Content Is King

Posted 2020-08-20 by Jesse Karn
Web Content SEO Best Practices

The importance of content is paramount for your website. Both in terms of intriguing people for repeat visits and increasing search engine visibility. The reason people continue to visit your website is for the content that lies within.

Sometimes content is imagery, sometimes content is an article, and sometimes content is a comment or forum post a user has made. In any case, you always want to have something new for visitors and present this content in the most beneficial way.

Optimizing Content Types

#Images

Images are often overlooked as a result of how simple they seem at first. It may just be a picture of a red balloon, but how does the search engine know that? How does someone find it? That’s where the “alt” attribute comes in handy. This allows you to describe the image in text so a search engine can understand the contents of the image. This is also helpful for sight impaired visitors that rely on screen readers to interpret content for them.

Text

Optimizing text is a simple process. If you are writing an article about how to wash a car properly, you’ll want to be consistent with your terms. As an example, you may be tempted to use multiple terms that mean the same thing such as “rinse”, “cleanse” or “hose down”. While this can make the article more colourful to read, the danger is not ever emphasizing keywords so that people will see your article on washing cars ranked higher when they use the term “rinse” in the search. You’ll want to keep that in mind while you write and make sure to have a slight bias to certain keywords.

Multimedia

Video and audio may be the most difficult media to optimize for search engines discoverability. The most effective practice is to employ a subtitle or transcription for the audio or video element. This makes your content more accessible by being translatable and searchable.

Fresh Content

New content is more attractive than old content as a rule. People like to see new things. News websites only survive for having new articles to read and updated stories. Photo sharing sites like Instagram and Flickr are always showing a flood of new photos being taken at that very moment. Facebook’s news feed shows you what your friends are up to currently, not what they were doing last year.

Is old content completely irrelevant? Certainly not. That is why the importance of an archive remains a high priority for sites today. However, the number of visitors seeking out content they have already seen compared to visitors seeking something new is very heavily weighted towards the new.

Here is an example of MediaDoc’s own statistics over the course of a month. Notice how the majority of views are directed to the homepage of the site where new content is announced.

Media-Doc's Statistics

Consider the most often visited pages of any site and what content is presented there. The most often visited page of any site is the homepage. This is true of any site because this is the address that users bookmark and it is the one they know to type into the address bar when they want to return. Keeping content fresh and new on the homepage is a simple way to make sure that visitors will continue to come back to see more.

Search Engines

Visitors that are already familiar with your site are great to have, but everyone loves to be popular and so getting new visitors interested in discovering the content that awaits them at your website is an important part of growing your business and getting your message out there.
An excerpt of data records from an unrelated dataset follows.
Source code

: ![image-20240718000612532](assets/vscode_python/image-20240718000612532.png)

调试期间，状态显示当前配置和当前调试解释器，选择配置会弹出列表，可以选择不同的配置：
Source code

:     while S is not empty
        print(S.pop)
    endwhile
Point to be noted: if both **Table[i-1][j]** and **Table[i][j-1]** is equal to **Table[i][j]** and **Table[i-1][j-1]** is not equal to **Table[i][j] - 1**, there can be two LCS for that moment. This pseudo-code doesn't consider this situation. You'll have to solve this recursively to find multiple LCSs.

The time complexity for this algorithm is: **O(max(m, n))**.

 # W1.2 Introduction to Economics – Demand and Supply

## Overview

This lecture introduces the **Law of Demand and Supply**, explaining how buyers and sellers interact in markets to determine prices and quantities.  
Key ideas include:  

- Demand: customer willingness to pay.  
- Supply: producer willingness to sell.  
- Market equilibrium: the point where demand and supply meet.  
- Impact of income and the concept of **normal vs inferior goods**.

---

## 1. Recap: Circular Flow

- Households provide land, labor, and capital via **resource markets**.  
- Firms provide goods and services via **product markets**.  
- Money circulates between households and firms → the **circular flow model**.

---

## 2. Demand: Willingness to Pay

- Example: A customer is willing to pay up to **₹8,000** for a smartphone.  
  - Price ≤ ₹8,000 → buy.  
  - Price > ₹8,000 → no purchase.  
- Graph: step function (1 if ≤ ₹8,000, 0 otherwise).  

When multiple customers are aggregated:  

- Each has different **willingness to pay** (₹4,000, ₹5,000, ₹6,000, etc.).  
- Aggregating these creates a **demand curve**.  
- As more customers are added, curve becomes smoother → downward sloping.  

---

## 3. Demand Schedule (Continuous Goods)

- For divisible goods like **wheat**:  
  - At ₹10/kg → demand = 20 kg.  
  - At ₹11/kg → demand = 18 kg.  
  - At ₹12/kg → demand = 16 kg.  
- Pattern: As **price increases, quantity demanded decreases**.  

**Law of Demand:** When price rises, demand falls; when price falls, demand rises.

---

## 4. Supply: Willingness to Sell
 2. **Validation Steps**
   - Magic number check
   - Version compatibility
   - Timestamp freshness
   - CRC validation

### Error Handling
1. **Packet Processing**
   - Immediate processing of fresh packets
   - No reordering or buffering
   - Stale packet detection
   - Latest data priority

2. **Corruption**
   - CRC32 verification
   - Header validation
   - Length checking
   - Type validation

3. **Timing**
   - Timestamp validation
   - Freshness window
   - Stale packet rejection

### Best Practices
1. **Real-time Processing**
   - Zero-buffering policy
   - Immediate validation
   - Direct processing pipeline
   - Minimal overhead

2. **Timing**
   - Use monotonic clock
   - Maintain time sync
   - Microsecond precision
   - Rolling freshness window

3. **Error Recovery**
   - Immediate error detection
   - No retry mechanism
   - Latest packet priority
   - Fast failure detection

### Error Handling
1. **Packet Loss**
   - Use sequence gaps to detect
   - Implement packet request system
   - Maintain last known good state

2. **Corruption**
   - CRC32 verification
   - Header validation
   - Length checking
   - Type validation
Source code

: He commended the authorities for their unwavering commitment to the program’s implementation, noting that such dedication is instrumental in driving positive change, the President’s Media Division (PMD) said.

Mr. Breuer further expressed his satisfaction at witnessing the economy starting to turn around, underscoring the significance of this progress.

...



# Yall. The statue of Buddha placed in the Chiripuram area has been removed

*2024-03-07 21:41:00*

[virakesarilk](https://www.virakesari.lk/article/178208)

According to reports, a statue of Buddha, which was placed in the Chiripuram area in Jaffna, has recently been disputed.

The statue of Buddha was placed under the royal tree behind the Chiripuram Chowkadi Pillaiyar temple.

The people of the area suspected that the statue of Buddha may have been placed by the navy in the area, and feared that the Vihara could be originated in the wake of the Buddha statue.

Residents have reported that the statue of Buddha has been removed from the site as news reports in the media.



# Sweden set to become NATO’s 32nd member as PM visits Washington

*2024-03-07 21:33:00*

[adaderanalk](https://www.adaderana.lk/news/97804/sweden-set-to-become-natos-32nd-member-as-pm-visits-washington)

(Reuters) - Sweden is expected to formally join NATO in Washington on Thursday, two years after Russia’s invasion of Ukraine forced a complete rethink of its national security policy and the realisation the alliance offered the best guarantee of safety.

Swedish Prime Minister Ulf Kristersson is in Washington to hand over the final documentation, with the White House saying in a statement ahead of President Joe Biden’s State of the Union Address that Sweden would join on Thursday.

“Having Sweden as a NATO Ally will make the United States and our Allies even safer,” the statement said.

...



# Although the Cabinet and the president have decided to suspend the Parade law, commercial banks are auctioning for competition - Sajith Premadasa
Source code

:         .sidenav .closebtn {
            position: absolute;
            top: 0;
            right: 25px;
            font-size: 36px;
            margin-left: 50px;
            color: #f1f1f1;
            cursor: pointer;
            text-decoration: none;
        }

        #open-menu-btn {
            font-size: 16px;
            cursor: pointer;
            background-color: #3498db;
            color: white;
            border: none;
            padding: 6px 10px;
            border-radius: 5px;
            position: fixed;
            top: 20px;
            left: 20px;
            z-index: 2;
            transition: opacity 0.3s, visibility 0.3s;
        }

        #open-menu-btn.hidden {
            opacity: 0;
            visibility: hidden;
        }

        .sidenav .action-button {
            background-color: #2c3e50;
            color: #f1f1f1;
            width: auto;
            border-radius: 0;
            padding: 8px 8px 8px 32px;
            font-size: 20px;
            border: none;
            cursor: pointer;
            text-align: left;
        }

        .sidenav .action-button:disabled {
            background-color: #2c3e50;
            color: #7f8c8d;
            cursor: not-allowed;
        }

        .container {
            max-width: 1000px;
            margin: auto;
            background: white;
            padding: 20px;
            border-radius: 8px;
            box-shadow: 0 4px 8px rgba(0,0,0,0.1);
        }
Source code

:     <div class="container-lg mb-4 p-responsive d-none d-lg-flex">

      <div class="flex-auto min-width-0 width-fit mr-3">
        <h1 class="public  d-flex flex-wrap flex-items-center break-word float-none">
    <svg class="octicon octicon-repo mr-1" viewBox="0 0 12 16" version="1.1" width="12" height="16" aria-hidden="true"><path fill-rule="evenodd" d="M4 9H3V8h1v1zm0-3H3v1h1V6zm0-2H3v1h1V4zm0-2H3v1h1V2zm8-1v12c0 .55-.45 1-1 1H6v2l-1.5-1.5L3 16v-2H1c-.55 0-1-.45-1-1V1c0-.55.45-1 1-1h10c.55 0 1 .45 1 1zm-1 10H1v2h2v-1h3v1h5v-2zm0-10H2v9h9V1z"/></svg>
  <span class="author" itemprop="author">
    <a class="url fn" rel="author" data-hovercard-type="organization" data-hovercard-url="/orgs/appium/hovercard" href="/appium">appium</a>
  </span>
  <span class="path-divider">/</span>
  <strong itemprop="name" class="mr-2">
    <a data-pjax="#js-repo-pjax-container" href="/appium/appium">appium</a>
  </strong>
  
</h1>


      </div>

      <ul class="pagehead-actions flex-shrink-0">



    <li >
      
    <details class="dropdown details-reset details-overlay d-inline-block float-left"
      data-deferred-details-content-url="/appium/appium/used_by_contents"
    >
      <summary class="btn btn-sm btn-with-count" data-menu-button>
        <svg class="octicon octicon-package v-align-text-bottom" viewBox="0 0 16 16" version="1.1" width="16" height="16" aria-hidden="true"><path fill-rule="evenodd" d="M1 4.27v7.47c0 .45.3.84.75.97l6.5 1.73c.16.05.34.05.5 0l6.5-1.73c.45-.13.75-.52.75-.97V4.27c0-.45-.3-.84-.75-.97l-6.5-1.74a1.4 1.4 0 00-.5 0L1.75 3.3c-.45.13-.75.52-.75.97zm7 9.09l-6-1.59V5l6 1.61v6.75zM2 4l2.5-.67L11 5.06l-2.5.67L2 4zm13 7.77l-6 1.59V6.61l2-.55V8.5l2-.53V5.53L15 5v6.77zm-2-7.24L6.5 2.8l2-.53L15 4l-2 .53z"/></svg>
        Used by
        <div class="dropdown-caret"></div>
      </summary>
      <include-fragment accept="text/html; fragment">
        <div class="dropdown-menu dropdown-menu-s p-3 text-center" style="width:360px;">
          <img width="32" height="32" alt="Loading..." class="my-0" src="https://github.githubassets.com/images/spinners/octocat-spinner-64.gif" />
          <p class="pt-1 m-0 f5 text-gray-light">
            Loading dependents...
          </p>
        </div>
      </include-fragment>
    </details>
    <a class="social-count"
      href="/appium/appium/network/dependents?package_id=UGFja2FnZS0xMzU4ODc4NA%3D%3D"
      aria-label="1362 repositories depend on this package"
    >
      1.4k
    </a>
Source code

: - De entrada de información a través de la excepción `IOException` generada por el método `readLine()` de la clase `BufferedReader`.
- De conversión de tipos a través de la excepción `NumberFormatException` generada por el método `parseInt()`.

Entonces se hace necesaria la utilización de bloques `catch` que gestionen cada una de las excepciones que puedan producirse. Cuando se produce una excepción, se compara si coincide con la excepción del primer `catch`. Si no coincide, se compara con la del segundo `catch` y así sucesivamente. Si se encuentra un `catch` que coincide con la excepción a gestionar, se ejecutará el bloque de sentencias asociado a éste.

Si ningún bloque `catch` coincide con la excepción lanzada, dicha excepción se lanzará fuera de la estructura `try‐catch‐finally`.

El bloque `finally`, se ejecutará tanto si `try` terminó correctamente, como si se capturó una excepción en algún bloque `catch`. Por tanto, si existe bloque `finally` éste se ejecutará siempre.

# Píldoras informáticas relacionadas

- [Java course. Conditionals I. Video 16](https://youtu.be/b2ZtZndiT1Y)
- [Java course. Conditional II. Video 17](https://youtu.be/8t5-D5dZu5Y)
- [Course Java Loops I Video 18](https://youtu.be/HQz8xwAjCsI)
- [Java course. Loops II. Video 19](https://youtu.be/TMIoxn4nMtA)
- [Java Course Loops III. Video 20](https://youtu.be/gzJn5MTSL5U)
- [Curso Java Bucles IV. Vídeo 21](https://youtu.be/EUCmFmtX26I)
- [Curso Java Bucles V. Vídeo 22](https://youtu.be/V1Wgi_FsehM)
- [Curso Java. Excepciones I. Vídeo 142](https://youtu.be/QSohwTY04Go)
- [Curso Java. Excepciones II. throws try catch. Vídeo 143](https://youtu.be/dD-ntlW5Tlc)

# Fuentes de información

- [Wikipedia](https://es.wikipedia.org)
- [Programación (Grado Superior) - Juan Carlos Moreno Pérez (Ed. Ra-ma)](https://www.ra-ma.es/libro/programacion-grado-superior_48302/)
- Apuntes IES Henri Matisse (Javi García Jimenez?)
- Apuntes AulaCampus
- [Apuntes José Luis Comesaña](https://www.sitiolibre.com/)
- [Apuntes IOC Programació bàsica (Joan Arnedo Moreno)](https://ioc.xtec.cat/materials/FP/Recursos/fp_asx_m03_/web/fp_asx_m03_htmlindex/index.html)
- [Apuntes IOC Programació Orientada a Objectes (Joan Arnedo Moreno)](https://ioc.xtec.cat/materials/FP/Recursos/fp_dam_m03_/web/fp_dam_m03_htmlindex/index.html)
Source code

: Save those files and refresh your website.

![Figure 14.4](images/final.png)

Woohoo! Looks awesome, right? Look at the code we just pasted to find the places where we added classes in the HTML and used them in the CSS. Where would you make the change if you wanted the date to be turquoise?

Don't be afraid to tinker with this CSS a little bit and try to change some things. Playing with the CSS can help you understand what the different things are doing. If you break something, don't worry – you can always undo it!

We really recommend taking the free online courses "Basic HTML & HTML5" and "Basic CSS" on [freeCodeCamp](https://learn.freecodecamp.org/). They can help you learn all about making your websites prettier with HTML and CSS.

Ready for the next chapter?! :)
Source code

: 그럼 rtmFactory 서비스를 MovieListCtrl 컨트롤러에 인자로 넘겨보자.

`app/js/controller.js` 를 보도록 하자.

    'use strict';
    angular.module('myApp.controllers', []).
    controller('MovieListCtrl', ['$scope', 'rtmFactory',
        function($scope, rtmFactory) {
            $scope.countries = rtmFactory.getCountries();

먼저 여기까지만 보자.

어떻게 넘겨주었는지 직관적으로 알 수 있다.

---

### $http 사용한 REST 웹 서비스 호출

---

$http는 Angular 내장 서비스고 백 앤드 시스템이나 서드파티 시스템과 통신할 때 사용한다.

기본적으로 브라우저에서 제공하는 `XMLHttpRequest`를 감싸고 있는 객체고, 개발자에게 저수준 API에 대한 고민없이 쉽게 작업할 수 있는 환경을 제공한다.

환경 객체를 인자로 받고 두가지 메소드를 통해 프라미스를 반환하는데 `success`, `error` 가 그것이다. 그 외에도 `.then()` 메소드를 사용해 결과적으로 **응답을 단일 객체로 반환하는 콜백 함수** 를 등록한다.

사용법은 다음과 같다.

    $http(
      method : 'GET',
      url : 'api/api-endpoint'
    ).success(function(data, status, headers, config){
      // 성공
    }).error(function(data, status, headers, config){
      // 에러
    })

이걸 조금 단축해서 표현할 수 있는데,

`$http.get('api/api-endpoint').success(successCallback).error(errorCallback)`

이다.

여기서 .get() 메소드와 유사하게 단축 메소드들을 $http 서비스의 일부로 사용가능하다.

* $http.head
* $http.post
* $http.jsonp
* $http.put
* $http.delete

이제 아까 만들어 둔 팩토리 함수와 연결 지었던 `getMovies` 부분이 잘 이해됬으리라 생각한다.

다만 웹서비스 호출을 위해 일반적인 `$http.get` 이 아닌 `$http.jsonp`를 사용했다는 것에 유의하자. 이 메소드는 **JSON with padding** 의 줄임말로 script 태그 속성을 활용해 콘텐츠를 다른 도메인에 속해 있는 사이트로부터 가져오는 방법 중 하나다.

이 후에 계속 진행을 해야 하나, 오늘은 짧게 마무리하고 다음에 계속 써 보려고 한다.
Search engines like Google appreciate fresh content just as much as visitors. Google will routinely “spider” or “crawl” your website to investigate what content you have and measure how often new content is being added.

But new isn’t the only thing that Google cares about. It also cares about the quality of the content. Quality can be a difficult thing to determine, so Google measures a few indicators it has:

  • Traffic. Google monitors how much traffic they are pointing to particular websites within their search results and begin to rank sites accordingly.
  • Accessibility. Content on the page must be accessible and optimized in the way we described at the beginning of this article.
  • Relevance. The measure of keywords within the content is an important indicator for whether the content is relevant to the search query.
  • Social Media/Popularity. Google also monitors the popularity of a topic and does often reward sites that are being talked about on social media sites such as Twitter and Facebook with higher rankings.

There are many SEO (Search Engine Optimization) experts that will all give you a specific spin on these topics, but the fundamental areas of focus do not change.

Google cares about popularity, but will not shy away from showing a less popular website when it is more relevant or experienced in a specific topic. This is where keyword use becomes very important because it could be the keywords that everyone is searching for but only your site is talking about.

Bad Practices

Allowing your website to go untouched with new or fresh content will quickly decrease your ranking in a search engine. You may have a relevant article to the search, but if another site has an equally relevant article with a more frequently updated site, you can be sure that their site will outrank your own.

Attempting to lace an article with metadata that is not content which appears in the article is a practice that Google will not endorse. Hiding popular keywords regardless of relevance to your site’s content is an old trick to improve your rank on Google and simply won’t work any longer. Google sees this as content polluting and destructive towards the user’s interests.

Start Today

Examine your site. Identify areas where you can provide more and updated information on a relevant topic. Continually demonstrate your expertise in your field and you will be rewarded.

The old idiom remains true to this day, content is king.